Dataset entries:
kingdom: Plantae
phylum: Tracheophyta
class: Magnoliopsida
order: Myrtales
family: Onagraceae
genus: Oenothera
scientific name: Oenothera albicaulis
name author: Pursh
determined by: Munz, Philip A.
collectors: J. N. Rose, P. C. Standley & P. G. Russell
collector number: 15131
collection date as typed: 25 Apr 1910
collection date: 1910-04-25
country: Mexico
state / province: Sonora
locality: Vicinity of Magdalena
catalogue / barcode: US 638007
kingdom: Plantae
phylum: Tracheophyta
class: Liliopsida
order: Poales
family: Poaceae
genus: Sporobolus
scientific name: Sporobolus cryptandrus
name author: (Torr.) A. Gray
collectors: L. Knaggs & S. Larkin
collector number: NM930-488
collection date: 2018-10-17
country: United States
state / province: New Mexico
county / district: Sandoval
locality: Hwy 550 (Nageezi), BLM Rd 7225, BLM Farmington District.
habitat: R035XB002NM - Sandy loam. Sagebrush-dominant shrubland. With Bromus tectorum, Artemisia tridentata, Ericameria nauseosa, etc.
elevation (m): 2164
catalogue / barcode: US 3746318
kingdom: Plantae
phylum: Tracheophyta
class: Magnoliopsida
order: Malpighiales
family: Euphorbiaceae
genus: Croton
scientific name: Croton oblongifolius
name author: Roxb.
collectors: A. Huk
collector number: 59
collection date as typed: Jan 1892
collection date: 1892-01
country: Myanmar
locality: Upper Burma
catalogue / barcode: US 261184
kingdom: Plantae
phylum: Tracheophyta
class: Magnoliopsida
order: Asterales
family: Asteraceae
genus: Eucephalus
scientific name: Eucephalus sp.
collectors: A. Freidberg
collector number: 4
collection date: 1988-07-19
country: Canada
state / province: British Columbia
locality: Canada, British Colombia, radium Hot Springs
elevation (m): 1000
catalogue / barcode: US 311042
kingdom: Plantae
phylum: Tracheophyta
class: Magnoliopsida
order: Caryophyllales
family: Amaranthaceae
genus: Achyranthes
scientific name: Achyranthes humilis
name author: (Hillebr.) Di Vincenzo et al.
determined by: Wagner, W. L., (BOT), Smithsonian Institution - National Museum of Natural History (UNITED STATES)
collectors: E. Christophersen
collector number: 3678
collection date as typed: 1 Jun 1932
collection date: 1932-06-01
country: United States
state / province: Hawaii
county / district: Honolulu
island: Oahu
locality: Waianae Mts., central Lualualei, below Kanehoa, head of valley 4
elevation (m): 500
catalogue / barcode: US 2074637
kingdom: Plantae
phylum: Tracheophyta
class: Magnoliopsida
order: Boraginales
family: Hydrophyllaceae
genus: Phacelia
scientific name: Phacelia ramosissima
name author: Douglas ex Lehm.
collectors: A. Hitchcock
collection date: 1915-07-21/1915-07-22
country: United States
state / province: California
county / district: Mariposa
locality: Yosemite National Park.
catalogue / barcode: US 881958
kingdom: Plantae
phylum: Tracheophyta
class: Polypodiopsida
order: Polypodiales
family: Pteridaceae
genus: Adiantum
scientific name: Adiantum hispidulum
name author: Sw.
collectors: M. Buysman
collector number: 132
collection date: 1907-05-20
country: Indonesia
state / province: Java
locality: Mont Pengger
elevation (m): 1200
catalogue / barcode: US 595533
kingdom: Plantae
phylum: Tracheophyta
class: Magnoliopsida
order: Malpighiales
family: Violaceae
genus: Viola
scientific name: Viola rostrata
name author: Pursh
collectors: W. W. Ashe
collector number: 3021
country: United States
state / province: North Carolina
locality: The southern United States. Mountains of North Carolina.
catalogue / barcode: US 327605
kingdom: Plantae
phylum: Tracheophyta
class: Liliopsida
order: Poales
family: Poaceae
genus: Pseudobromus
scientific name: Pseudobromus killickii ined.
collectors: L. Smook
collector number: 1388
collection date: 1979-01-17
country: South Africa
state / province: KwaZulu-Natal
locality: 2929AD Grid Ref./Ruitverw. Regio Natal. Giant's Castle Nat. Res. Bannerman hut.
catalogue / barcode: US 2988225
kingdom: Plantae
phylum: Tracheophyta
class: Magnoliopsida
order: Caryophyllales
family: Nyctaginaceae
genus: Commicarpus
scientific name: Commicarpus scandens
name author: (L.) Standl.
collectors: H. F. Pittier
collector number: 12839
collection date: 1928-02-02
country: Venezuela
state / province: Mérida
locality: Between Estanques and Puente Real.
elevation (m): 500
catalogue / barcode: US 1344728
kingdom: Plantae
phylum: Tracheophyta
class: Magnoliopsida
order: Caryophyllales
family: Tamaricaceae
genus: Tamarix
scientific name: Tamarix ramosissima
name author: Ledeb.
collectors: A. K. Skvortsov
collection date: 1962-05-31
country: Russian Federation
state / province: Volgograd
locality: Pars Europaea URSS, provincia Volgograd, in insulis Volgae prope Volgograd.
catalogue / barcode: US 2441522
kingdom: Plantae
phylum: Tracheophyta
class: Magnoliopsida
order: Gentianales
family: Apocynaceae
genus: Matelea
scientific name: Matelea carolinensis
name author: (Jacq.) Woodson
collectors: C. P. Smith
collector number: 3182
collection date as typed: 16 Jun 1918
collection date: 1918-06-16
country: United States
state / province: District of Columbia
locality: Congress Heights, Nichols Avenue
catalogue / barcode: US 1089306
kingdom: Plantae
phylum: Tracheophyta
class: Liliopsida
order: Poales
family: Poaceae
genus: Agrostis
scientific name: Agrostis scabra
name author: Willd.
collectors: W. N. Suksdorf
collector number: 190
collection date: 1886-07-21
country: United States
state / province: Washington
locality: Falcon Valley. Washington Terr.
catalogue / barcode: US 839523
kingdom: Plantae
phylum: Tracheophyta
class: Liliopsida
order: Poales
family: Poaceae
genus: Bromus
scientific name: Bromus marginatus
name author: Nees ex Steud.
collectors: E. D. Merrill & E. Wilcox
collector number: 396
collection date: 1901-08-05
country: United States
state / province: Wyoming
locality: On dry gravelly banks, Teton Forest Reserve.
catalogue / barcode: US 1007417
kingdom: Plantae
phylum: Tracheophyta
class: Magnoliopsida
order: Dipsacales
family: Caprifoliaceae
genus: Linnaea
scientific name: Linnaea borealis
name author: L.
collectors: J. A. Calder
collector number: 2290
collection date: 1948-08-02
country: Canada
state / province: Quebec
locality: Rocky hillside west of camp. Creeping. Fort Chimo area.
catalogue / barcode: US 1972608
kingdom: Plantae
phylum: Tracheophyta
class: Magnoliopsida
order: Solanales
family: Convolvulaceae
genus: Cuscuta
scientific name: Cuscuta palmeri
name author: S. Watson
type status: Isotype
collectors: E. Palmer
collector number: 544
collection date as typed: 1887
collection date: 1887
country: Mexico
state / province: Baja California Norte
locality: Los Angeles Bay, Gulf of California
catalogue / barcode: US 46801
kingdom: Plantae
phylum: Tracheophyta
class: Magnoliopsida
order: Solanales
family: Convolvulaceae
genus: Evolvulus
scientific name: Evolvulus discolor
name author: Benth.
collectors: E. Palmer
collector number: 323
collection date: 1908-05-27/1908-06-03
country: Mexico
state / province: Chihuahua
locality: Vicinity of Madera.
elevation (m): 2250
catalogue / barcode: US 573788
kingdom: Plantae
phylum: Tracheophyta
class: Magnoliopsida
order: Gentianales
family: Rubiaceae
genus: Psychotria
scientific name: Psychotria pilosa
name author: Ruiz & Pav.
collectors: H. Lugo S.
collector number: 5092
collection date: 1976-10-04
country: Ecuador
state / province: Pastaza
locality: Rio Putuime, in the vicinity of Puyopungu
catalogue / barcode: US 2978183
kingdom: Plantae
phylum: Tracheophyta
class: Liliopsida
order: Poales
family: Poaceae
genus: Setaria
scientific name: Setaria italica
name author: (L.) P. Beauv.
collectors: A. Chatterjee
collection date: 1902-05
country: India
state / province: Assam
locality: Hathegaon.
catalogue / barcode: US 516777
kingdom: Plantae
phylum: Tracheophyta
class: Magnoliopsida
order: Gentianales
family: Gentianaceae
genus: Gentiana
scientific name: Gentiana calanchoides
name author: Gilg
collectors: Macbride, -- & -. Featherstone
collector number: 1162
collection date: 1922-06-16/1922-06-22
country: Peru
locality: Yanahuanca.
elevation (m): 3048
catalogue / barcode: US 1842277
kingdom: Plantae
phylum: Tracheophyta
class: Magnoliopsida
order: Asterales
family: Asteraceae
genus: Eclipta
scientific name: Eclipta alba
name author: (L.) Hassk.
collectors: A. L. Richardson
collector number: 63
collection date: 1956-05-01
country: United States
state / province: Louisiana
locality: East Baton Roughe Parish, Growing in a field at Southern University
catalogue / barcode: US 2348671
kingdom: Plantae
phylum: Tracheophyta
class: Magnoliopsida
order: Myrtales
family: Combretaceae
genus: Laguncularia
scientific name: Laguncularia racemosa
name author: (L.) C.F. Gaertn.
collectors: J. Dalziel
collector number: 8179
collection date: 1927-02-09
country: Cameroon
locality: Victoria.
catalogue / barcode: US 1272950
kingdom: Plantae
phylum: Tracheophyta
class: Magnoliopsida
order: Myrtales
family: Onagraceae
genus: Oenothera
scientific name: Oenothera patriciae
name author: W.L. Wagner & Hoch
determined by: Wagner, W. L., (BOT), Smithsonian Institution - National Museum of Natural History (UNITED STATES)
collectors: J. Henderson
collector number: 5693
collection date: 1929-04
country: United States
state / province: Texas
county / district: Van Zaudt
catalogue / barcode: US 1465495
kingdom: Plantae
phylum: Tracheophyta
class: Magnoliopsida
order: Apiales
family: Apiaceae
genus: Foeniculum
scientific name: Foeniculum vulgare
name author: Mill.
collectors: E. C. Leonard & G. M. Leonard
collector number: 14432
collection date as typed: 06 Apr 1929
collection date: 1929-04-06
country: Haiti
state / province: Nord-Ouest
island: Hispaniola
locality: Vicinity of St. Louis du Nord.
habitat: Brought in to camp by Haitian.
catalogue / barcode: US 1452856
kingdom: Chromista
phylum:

Stated task: Reproduce verbatim every line of the records from the start of the records up to and including the line with "collector number: 59".

Full answer:
kingdom: Plantae
phylum: Tracheophyta
class: Magnoliopsida
order: Myrtales
family: Onagraceae
genus: Oenothera
scientific name: Oenothera albicaulis
name author: Pursh
determined by: Munz, Philip A.
collectors: J. N. Rose, P. C. Standley & P. G. Russell
collector number: 15131
collection date as typed: 25 Apr 1910
collection date: 1910-04-25
country: Mexico
state / province: Sonora
locality: Vicinity of Magdalena
catalogue / barcode: US 638007
kingdom: Plantae
phylum: Tracheophyta
class: Liliopsida
order: Poales
family: Poaceae
genus: Sporobolus
scientific name: Sporobolus cryptandrus
name author: (Torr.) A. Gray
collectors: L. Knaggs & S. Larkin
collector number: NM930-488
collection date: 2018-10-17
country: United States
state / province: New Mexico
county / district: Sandoval
locality: Hwy 550 (Nageezi), BLM Rd 7225, BLM Farmington District.
habitat: R035XB002NM - Sandy loam. Sagebrush-dominant shrubland. With Bromus tectorum, Artemisia tridentata, Ericameria nauseosa, etc.
elevation (m): 2164
catalogue / barcode: US 3746318
kingdom: Plantae
phylum: Tracheophyta
class: Magnoliopsida
order: Malpighiales
family: Euphorbiaceae
genus: Croton
scientific name: Croton oblongifolius
name author: Roxb.
collectors: A. Huk
collector number: 59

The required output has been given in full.